On Thu, Aug 11, 2011 at 3:38 AM, Cay Horstmann wrote:
> When I compile
>
> import java.util._
>
> object Main extends App {
>  println(implicitly[GregorianCalendar <:< Calendar])
> }
>
> with -Xprint:typer, I can see which evidence object I get. It is
> scala.this.Predef.conforms[java.util.GregorianCalendar].
>
> In Predef, we find these immortal lines:
>
> sealed abstract class <:<[-From, +To] extends (From => To) with Serializable
> implicit def conforms[A]: A <:< A = new (A <:< A) { def apply(x: A) = x }
>
> The way I understand it, one looks for an implicit GregorianCalendar
> <:< Calendar instance. Or an instance of a subtype. Indeed,
> conforms[GregorianCalendar] is such a subtype instance. But so is
> conforms[Calendar], as the REPL confirms:
>
> val ev1: GregorianCalendar <:< Calendar = conforms[GregorianCalendar]
> ev1: <:<[java.util.GregorianCalendar,java.util.Calendar] =
> val ev2: GregorianCalendar <:< Calendar = conforms[Calendar]
> ev2: <:<[java.util.GregorianCalendar,java.util.Calendar] =
>
> Why isn't this ambiguous?

An implicit method can't be ambiguous with itself.
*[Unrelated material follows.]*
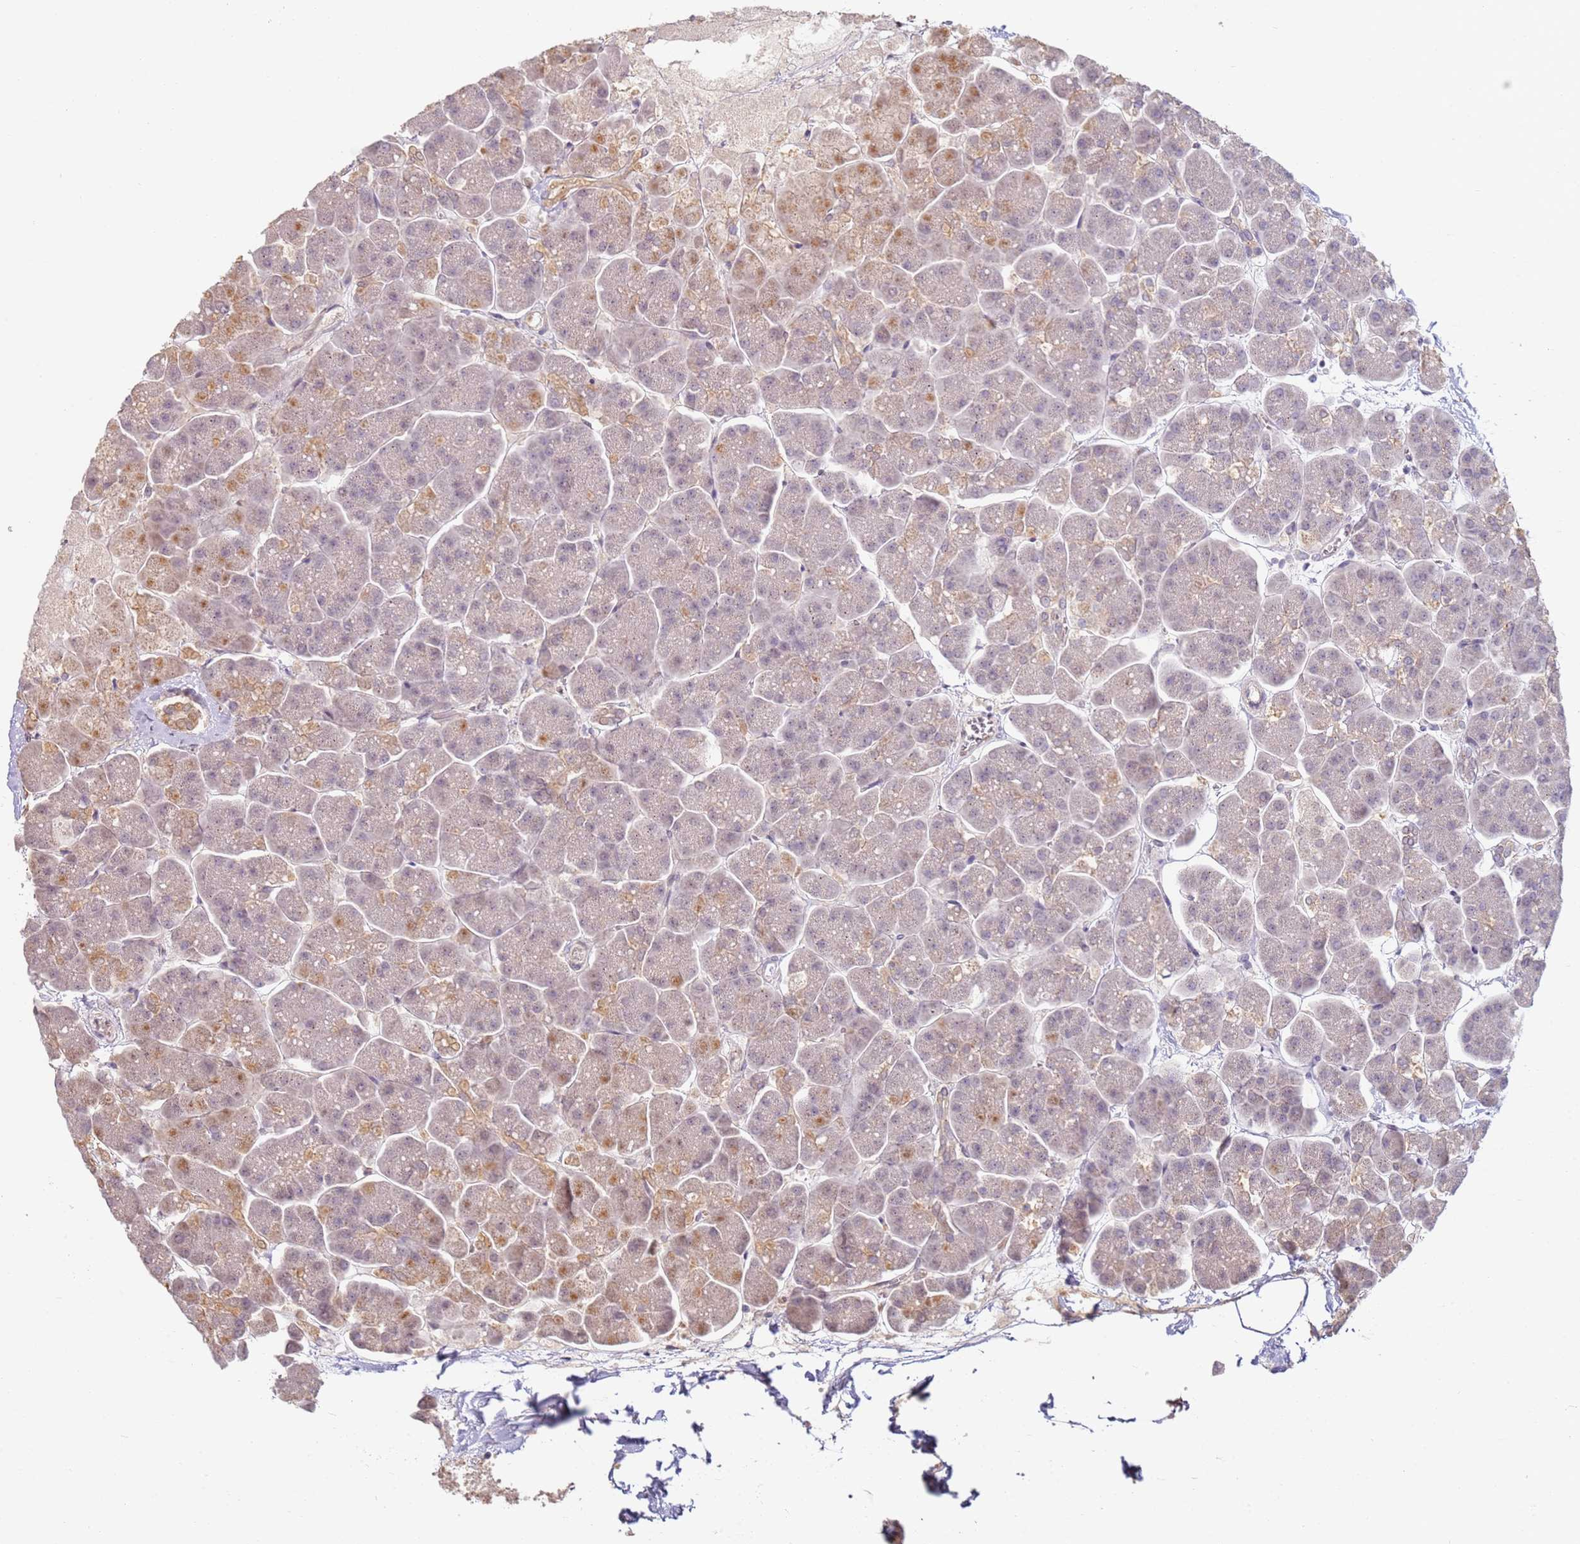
{"staining": {"intensity": "moderate", "quantity": "<25%", "location": "cytoplasmic/membranous"}, "tissue": "pancreas", "cell_type": "Exocrine glandular cells", "image_type": "normal", "snomed": [{"axis": "morphology", "description": "Normal tissue, NOS"}, {"axis": "topography", "description": "Pancreas"}, {"axis": "topography", "description": "Peripheral nerve tissue"}], "caption": "Immunohistochemical staining of benign human pancreas displays <25% levels of moderate cytoplasmic/membranous protein positivity in approximately <25% of exocrine glandular cells. The staining was performed using DAB to visualize the protein expression in brown, while the nuclei were stained in blue with hematoxylin (Magnification: 20x).", "gene": "WDR93", "patient": {"sex": "male", "age": 54}}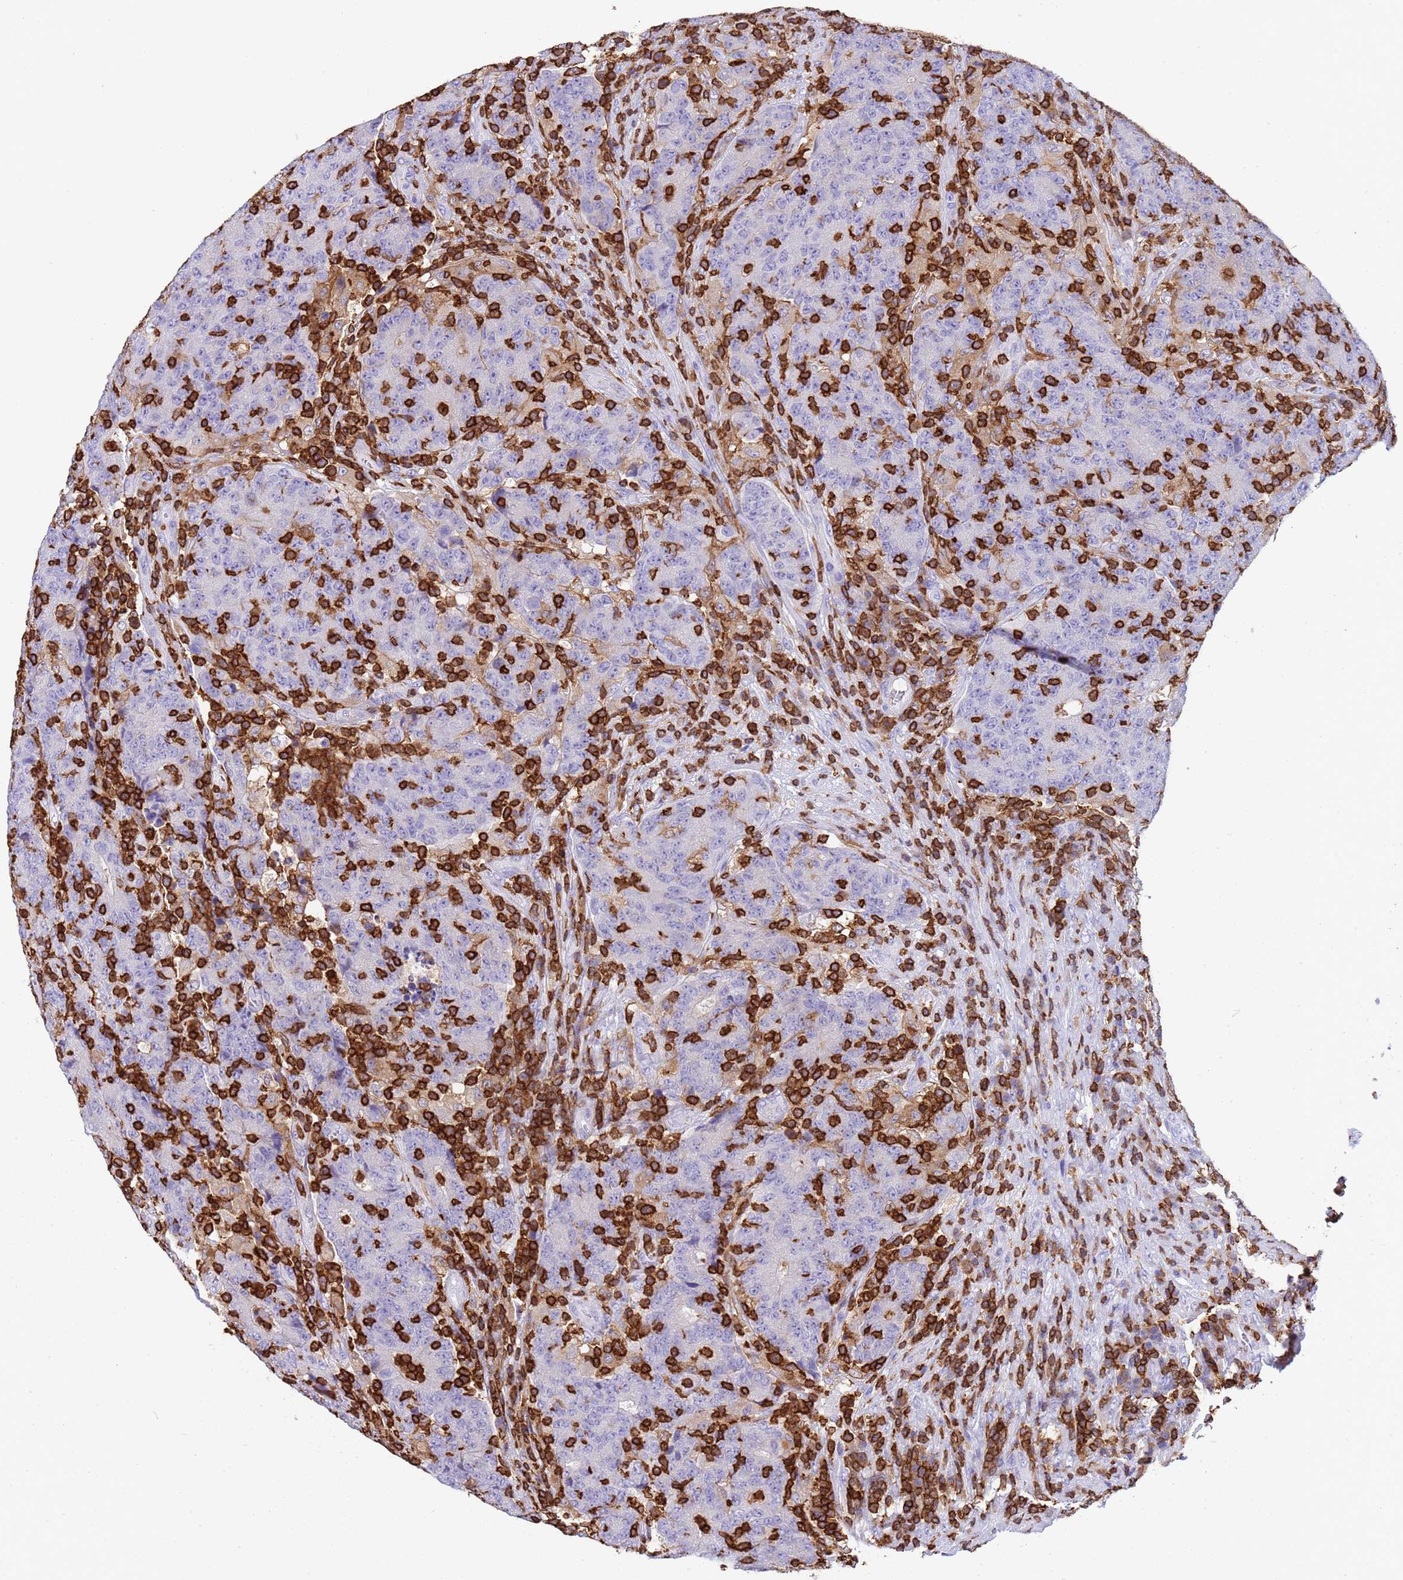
{"staining": {"intensity": "negative", "quantity": "none", "location": "none"}, "tissue": "colorectal cancer", "cell_type": "Tumor cells", "image_type": "cancer", "snomed": [{"axis": "morphology", "description": "Adenocarcinoma, NOS"}, {"axis": "topography", "description": "Colon"}], "caption": "Immunohistochemistry photomicrograph of neoplastic tissue: human colorectal cancer stained with DAB (3,3'-diaminobenzidine) exhibits no significant protein staining in tumor cells.", "gene": "IRF5", "patient": {"sex": "female", "age": 75}}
Type inference
selects the most specific type argument.

scala> class A; class B extends A
defined class A
defined class B

scala> conforms[A]: (B => A)
res1: B => A =

scala> conforms[B]: (B => A)
res2: B => A =

scala> conforms: (B => A)
res3: B => A =

// (scala.this.Predef.conforms[B]

For more details, see the section Local Type Inference in the SLS.

-jason